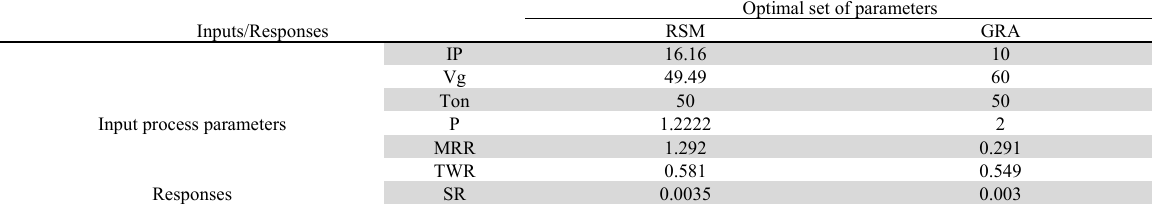
Experimental values, GRC and GRG of A356/WC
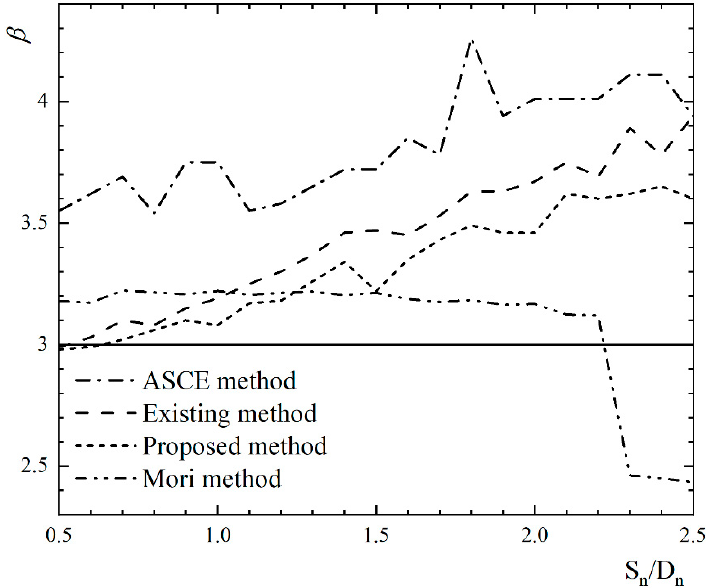
Figure 5. Reliability calculated by different methods for S n / D n = 0.5–2.5 ( β T =3).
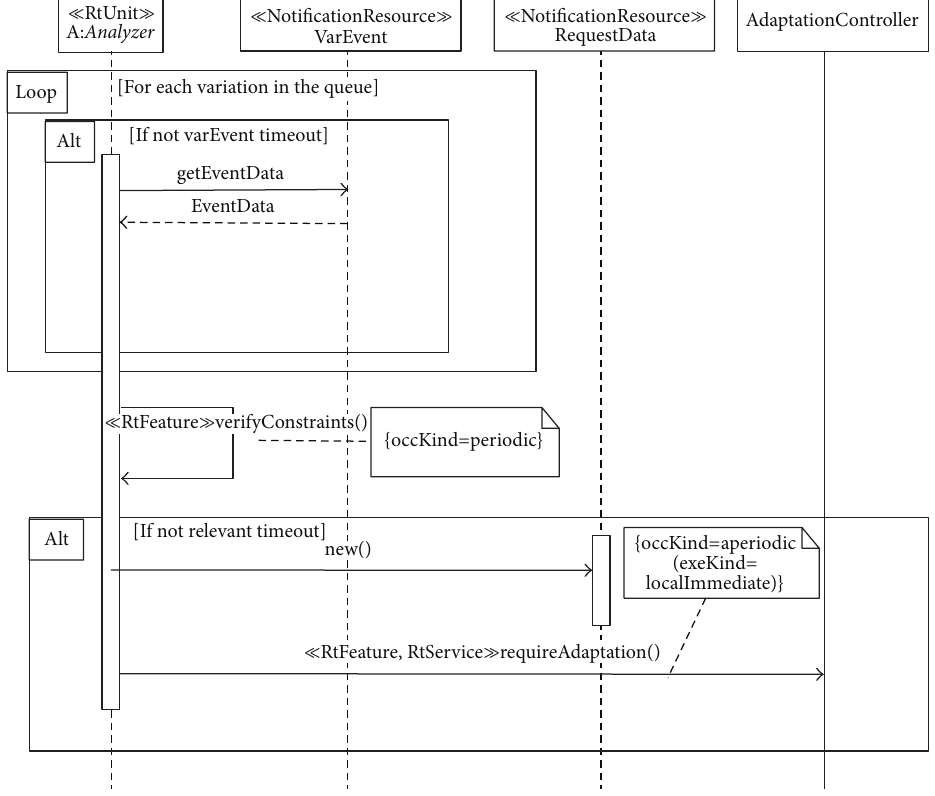
Figure 6: Behavioral view of the RTE Analyzer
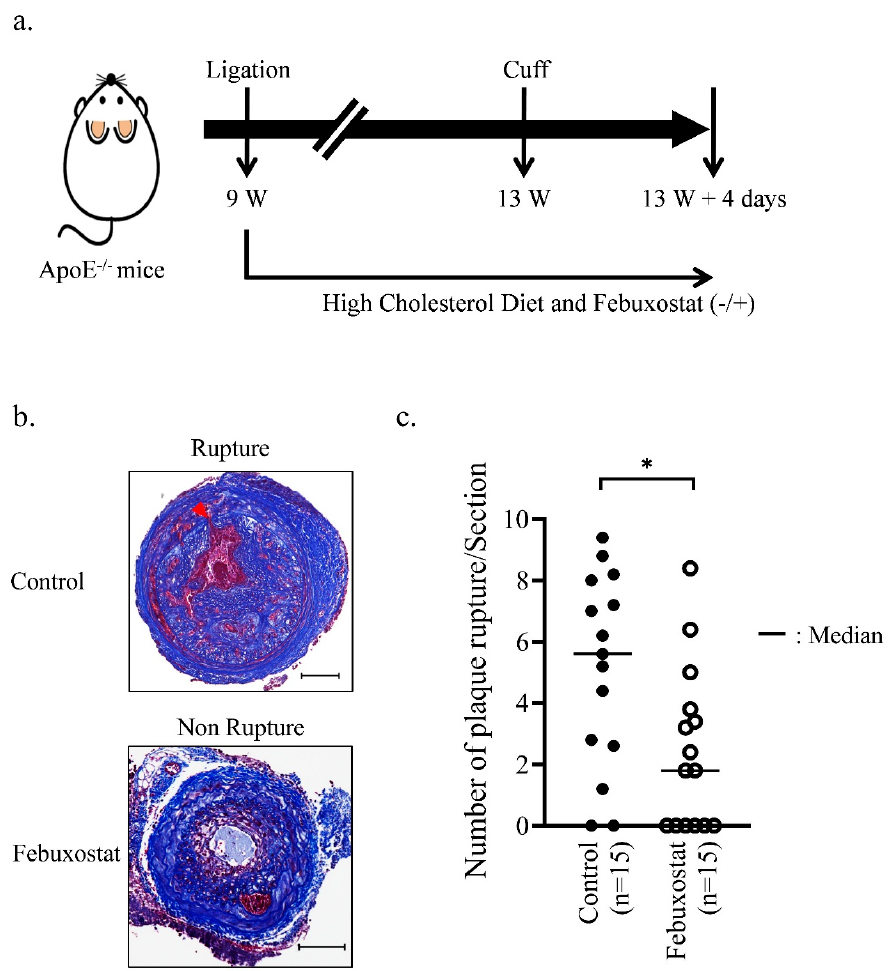
Figure 5. Febuxostat treatment reduces rupture events of the common carotid artery. ( a ) Schematic diagram of the operation for the atherosclerotic plaque rupture model. After the carotid artery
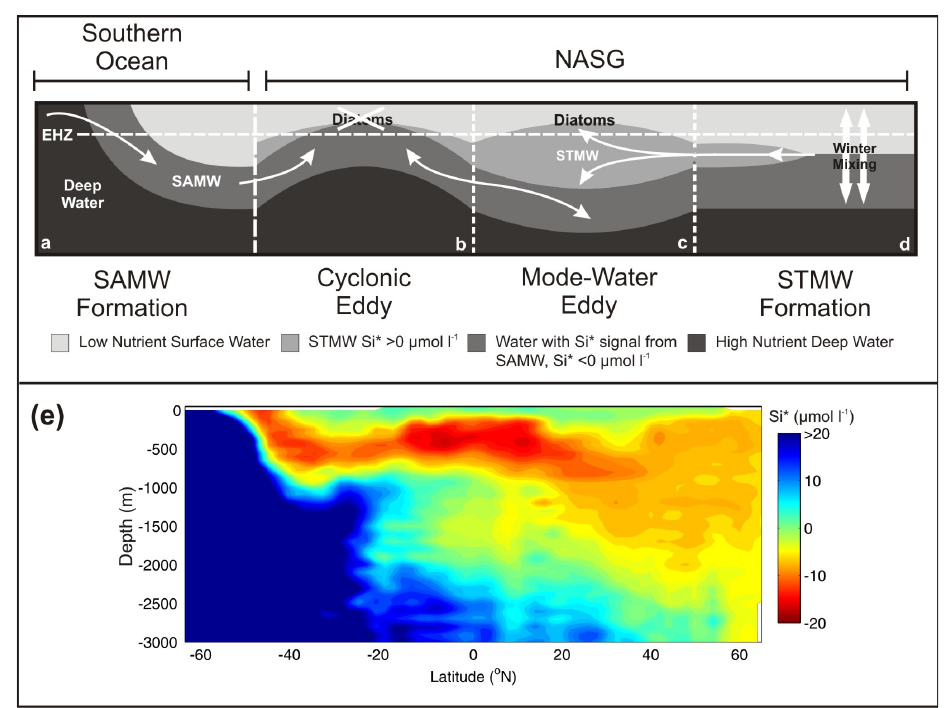
Fig. 6. Proposed model of the source of nutrients that affect the thermocline in the North Atlantic Sub-tropical Gyre (NASG). The figure shows a stylized section of Si ∗ in both the Southern Ocean and the NASG. Sub-Antarctic Mode-Water (SAMW), where a negative Si ∗ is formed in Antarctica from upwelling of nutrient-rich deep waters followed by subsequent northward Ekman transport and concurrent preferential silicate removal (a) . Water with a Si ∗ signal derived from SAMW is transported north and can reach the thermocline in the NASG through the action of mesoscale cyclonic eddies (b) , but is downwelled by the action of mesoscale mode-water eddies (c) and uncoupled from the thermocline. Winter mixing of SAMW and surface water (d) on the northern boundary of the NASG leads to the formation of sub-tropical mode water (STMW) with positive Si ∗ that impacts the base of the euphotic zone (EHZ, dashed horizontal line) in the NASG through the action of mesoscale mode-water eddies (c) . This mechanism determines whether the phytoplankton community stimulated by mesoscale eddies can sustain significant diatom populations. (e) Latitudinal section of Si ∗ through the Atlantic from GLODAP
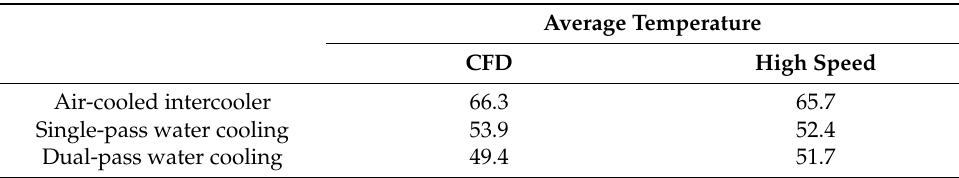
Table 5. Core volume comparison of charge air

EXERCISE OBJECTIVE »
Print out the whole of the material word for word, without pictures.

OUTPUT »
Experimental values, GRC and GRG of A356/WC
Figure 5. Reliability calculated by different methods for S n / D n = 0.5–2.5 ( β T =3).
Figure 6: Behavioral view of the RTE Analyzer
Figure 5. Febuxostat treatment reduces rupture events of the common carotid artery. ( a ) Schematic diagram of the operation for the atherosclerotic plaque rupture model. After the carotid artery
Fig. 6. Proposed model of the source of nutrients that affect the thermocline in the North Atlantic Sub-tropical Gyre (NASG). The figure shows a stylized section of Si ∗ in both the Southern Ocean and the NASG. Sub-Antarctic Mode-Water (SAMW), where a negative Si ∗ is formed in Antarctica from upwelling of nutrient-rich deep waters followed by subsequent northward Ekman transport and concurrent preferential silicate removal (a) . Water with a Si ∗ signal derived from SAMW is transported north and can reach the thermocline in the NASG through the action of mesoscale cyclonic eddies (b) , but is downwelled by the action of mesoscale mode-water eddies (c) and uncoupled from the thermocline. Winter mixing of SAMW and surface water (d) on the northern boundary of the NASG leads to the formation of sub-tropical mode water (STMW) with positive Si ∗ that impacts the base of the euphotic zone (EHZ, dashed horizontal line) in the NASG through the action of mesoscale mode-water eddies (c) . This mechanism determines whether the phytoplankton community stimulated by mesoscale eddies can sustain significant diatom populations. (e) Latitudinal section of Si ∗ through the Atlantic from GLODAP
Table 5. Core volume comparison of charge air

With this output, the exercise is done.